Exercise directions:
Pictures do not belong in the copy. Write out exactly the lines from the one containing "wine bottle: present" through the end of the data.
Start of Information supplied
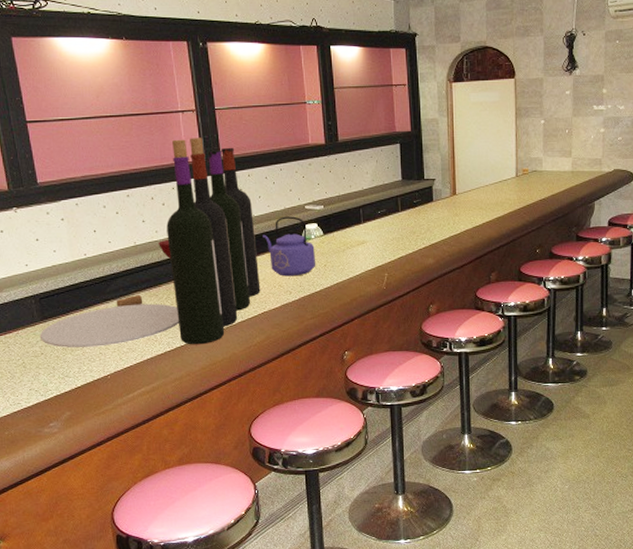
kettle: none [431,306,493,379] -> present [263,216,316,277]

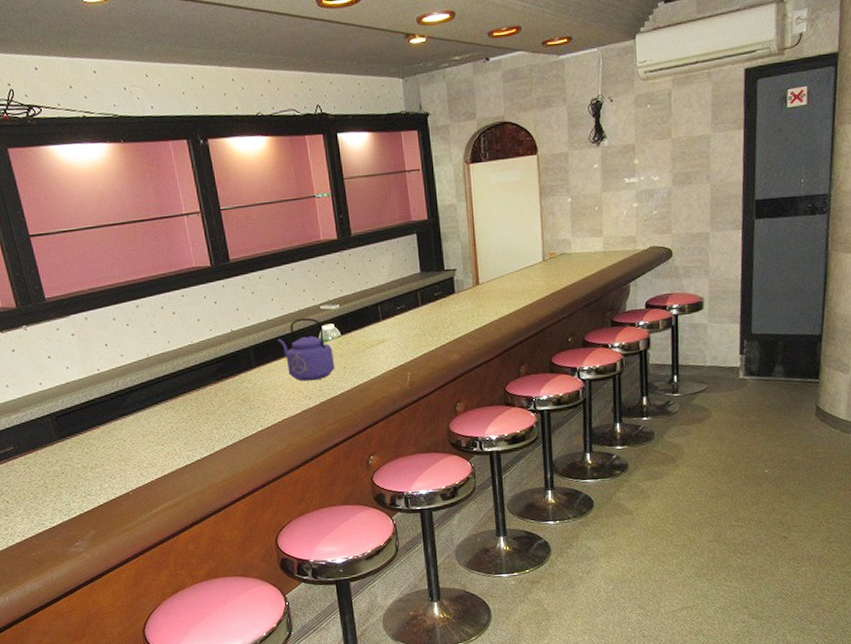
wine bottle: present [39,138,261,348] -> none [58,241,279,466]

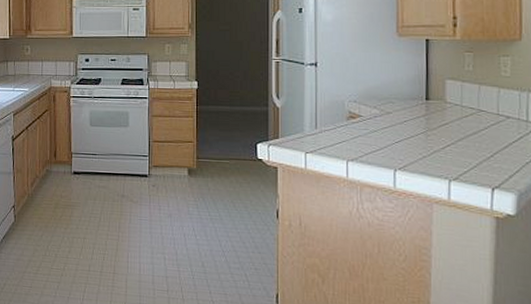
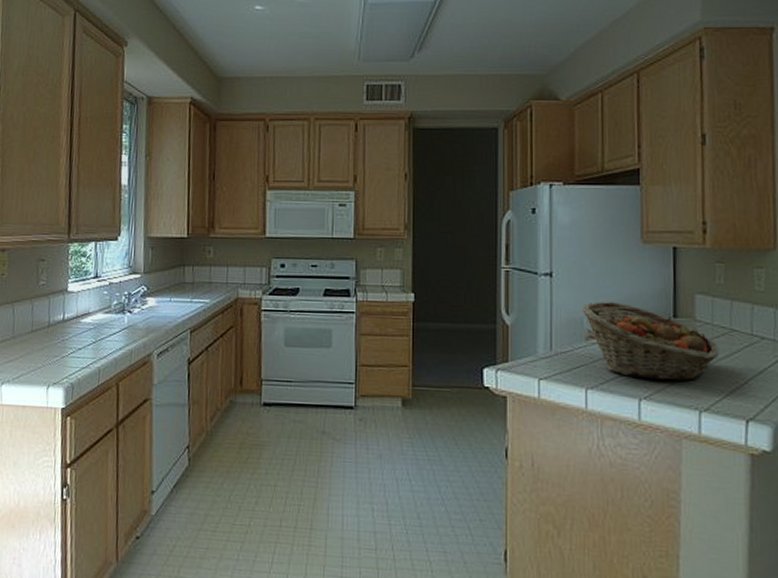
fruit basket: none [343,87,468,154] -> present [581,302,720,381]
End of Information supplied
Response box:
wine bottle: present [39,138,261,348] -> none [58,241,279,466]

fruit basket: none [343,87,468,154] -> present [581,302,720,381]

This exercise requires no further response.